Steve Jobs on Parenting

I’ve been a bit obsessed with Steve Jobs lately but in a weird way. I can’t stop thinking about what kind of Dad he was. In one of the many articles I read about Jobs last week he said he had agreed to contribute to his forthcoming biography because he had been away from his family so much he wanted to them to understand why and know more about him as a person. I found this touching. And sad. He sounds like a lot of the working moms I know. Except that we haven’t been changing the world while we’re at work.

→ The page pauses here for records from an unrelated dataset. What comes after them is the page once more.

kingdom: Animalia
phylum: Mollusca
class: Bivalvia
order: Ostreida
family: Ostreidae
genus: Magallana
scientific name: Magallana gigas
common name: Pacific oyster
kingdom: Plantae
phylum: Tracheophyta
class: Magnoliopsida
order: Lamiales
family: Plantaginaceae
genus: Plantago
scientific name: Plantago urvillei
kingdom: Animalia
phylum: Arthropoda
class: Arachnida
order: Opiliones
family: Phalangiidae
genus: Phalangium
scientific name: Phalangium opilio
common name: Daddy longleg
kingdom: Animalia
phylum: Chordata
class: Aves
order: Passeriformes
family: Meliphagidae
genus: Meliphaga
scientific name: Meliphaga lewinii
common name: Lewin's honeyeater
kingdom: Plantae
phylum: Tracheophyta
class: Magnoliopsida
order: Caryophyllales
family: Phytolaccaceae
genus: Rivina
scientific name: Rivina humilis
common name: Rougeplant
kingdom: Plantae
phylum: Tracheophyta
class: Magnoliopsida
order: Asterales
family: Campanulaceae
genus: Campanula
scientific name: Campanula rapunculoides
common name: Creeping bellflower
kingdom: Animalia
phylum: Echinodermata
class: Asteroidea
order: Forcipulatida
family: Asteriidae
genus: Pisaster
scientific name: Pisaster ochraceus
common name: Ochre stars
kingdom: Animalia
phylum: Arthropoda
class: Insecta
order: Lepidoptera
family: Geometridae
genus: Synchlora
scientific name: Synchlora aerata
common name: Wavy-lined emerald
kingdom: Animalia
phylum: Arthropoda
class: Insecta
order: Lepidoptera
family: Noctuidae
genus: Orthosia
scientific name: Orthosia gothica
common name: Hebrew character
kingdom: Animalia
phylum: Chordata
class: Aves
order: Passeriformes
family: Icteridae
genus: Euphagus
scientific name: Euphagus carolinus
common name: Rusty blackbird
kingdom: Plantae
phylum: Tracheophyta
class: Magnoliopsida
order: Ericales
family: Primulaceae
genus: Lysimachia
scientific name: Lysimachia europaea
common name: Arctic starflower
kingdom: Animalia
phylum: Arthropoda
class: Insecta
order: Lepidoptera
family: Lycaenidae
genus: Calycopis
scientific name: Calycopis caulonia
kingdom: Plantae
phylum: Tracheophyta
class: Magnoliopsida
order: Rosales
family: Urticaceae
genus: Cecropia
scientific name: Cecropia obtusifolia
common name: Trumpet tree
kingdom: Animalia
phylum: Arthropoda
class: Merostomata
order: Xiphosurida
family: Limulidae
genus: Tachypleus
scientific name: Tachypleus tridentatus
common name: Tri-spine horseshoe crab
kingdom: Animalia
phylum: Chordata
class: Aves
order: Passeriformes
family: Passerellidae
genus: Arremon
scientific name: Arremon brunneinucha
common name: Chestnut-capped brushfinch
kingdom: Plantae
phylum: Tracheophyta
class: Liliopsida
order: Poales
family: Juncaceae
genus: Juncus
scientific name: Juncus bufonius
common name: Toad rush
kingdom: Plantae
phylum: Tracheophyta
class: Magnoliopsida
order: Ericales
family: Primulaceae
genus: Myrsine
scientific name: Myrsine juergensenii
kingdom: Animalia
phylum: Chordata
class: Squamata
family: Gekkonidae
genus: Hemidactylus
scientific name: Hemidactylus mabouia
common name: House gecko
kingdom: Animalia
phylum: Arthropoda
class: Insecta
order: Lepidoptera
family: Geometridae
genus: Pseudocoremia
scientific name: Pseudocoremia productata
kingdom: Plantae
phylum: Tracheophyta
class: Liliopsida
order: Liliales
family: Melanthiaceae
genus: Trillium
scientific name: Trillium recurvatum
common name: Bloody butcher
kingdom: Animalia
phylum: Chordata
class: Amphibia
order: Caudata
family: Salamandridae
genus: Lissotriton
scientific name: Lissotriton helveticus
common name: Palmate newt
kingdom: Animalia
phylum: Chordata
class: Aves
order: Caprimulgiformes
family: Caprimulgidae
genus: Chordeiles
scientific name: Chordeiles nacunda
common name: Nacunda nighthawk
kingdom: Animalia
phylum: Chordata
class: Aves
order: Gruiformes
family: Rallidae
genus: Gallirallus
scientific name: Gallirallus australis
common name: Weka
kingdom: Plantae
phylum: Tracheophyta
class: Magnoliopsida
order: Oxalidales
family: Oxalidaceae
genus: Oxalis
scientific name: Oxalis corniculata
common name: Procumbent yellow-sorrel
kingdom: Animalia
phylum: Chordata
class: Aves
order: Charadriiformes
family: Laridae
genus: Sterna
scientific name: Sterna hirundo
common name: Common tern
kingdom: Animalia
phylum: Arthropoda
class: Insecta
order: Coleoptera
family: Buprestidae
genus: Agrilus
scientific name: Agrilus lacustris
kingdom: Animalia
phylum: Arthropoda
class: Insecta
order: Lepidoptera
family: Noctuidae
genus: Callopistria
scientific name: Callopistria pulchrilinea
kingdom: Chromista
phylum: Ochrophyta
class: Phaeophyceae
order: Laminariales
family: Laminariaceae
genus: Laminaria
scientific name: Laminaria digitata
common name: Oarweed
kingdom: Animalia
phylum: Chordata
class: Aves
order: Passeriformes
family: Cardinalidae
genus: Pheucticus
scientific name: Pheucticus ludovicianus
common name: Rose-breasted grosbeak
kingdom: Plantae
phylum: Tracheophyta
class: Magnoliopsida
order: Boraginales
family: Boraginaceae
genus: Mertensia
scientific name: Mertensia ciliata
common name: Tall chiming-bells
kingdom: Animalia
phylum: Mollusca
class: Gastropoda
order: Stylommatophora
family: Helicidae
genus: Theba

Jobs’s quote has got me thinking about what kind of image I’ll leave behind. What do my kids think about me? They have told me—more than once—that I don’t laugh or smile very much. I realize this is true, but only at home. I laugh all the times with my friends and colleagues. I think I’m thought of as kind of funny outside the house. Why am I such a drill sergeant, focused on getting homework done and vegetable eaten, when I’m with my family? (This question, while interesting, is too big to be addressed here and will be thought about and written about in a future blog.)

My husband has a game he plays with the kids at night. It’s basically a wrestling tickle-fest on our bed; the kids call it “silly something.” If I had a game with the kids it would be called “serious something” and probably involve checklists and bribes.

If I died tomorrow would my kids remember me as a humorless, negotiator of TV minutes and clean(er) rooms? Probably to some degree. What do they actually know about me? They know I was dumped by my two best friends the summer between 4th and 5th grade but that it turned out OK because I met a nice new girl who moved in down the street. They know that I can and will keep a secret (even from their dad if they ask me to). They know I believe in God but probably not all the stories in the Bible. They know I’m a good swimmer. They know I love them all equally but in different ways “kind of like how you like pizza and ice cream at the same time.” They know that most of what I do when I’m away from them,whether it’s work or a run, is important to me.

The good news is I’m not going to die tomorrow so I have time to work on “project smiling and laughing more at home.” I want my kids to know the lighter side of me; this is important to me. I’m glad I have the chance to “tweak” myself. Yet another way—albeit a tiny, tiny way—Steve Jobs changed the world.